‘Grand Challenges Champion’ Uses Grant to Improve Nutrition for the Homeless
Haley Paez’s majors are psychology and journalism. Her position on the soccer team is center midfielder. But her passion is what brings the junior to the Denver Rescue Mission a few times each week, creating positive change for the homeless men who stay at the shelter.
With the aim of increasing nutritional literacy in the Denver metro area, Paez is working to improve education and resources for some of the city’s most vulnerable.
Based on the Rescue Mission’s identified needs, Paez has co-created informational posters, created nutritious meals with shelter chefs, developed a cookbook and has just launched cooking classes that teach families to prepare meals that are both delicious and nutritious.
“I thought it would be a great opportunity to not only be able to help, but help in a way that hadn’t been thought of before,” says Paez, a sophomore. “A big theme at A Community Table this year was economic growth. I feel as though people see that as, ‘How can we get more job opportunities? How can we get more sustainable housing?’ And I wanted to approach it as, ‘How can I make someone feel better about their situation?”
What started as volunteer work, recovering uneaten food from the dining halls and making peanut butter and jelly sandwiches for the homeless, took the next step thanks to funding from the Center for Community Engagement to advance Scholarship and Learning (CCESL). A $2,000 Advancing Community-Engaged (ACE) Student Scholarship Grant got Paez’s project off the ground and paid for all of her project materials. The grant is funded by DU Grand Challenges and the Arthur Vining Davis Foundations.
Then, Paez became a Grand Challenges Champion, partnering with a faculty member to document her experience and share it with others.
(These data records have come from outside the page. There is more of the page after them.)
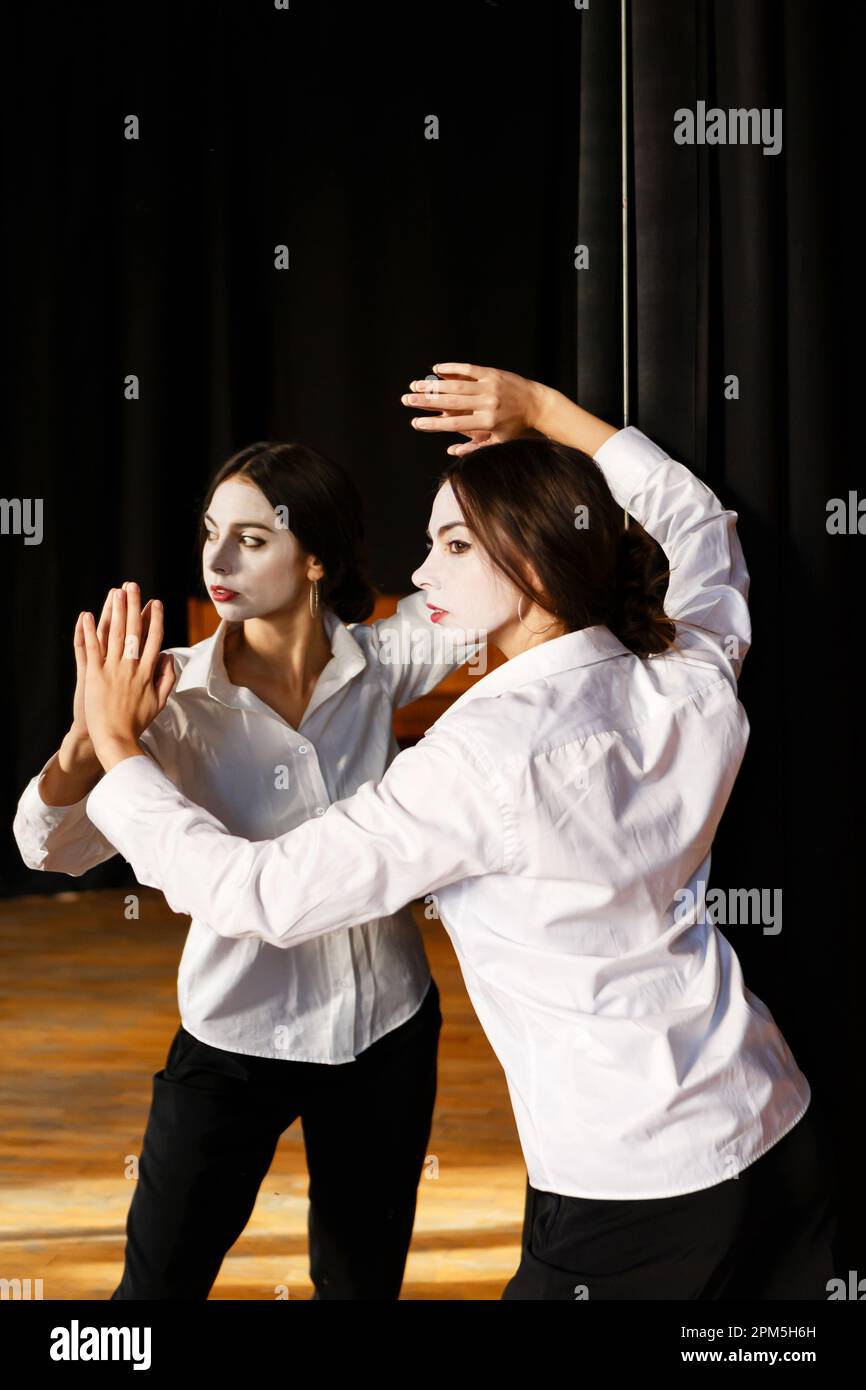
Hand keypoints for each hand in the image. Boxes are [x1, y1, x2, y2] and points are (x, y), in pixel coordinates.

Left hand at [70, 582, 157, 754]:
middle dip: (133, 606)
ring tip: (115, 592)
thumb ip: (167, 677)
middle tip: (132, 586)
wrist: (115, 738)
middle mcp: (131, 667)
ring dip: (115, 611)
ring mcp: (112, 670)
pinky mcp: (94, 675)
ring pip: (114, 635)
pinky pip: (91, 649)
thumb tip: (169, 656)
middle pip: (134, 630)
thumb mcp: (159, 702)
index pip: (154, 639)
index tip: (155, 603)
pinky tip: (88, 615)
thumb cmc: (137, 722)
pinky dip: (89, 632)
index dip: (155, 619)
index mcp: (148, 673)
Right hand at [401, 362, 544, 455]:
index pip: (454, 423)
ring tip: (415, 385)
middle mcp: (487, 403)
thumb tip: (451, 453)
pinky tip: (436, 369)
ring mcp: (489, 386)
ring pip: (456, 385)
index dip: (433, 423)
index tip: (416, 423)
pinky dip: (452, 369)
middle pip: (451, 402)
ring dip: (434, 384)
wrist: (539, 405)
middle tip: (406, 400)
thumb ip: (474, 448)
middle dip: (426, 402)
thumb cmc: (516, 427)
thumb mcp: (498, 442)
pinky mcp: (493, 373)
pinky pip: (468, 370)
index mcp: (486, 422)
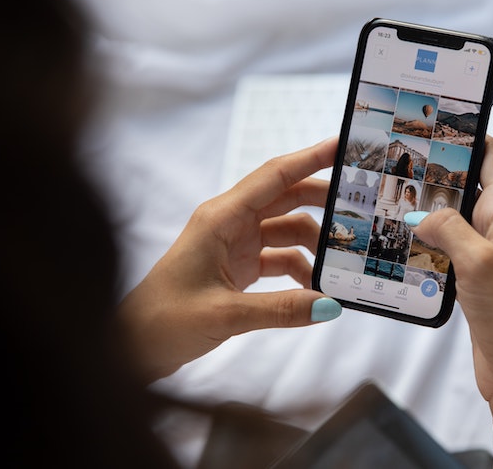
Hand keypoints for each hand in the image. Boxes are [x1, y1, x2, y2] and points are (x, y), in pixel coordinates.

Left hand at [117, 138, 341, 382]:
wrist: (132, 347)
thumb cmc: (163, 321)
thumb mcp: (226, 314)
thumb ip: (282, 310)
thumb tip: (331, 305)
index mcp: (221, 218)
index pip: (274, 176)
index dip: (310, 158)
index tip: (343, 144)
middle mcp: (229, 224)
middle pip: (286, 198)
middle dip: (323, 201)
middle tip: (360, 206)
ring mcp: (234, 245)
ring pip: (286, 230)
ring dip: (314, 246)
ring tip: (341, 265)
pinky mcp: (237, 267)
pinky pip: (280, 258)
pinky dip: (300, 271)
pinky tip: (315, 291)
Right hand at [405, 137, 492, 467]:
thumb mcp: (481, 262)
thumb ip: (450, 229)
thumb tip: (421, 214)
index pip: (491, 156)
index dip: (467, 134)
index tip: (434, 121)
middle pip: (464, 186)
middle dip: (433, 174)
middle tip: (394, 164)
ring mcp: (484, 254)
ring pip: (450, 219)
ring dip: (424, 212)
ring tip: (388, 201)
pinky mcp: (471, 280)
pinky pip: (443, 251)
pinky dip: (423, 245)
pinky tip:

It is precisely what Paez had in mind when she transferred to DU, in search of a holistic university that focused on improving the community.
“The idea of DU Grand Challenges is looking at a multifaceted issue in society that you’re really passionate about and seeing the different ways that you can influence that and then how that can influence other issues in society,” Paez says. “[The work with CCESL] has given me the opportunity to construct this project and see where it goes and how it can develop.”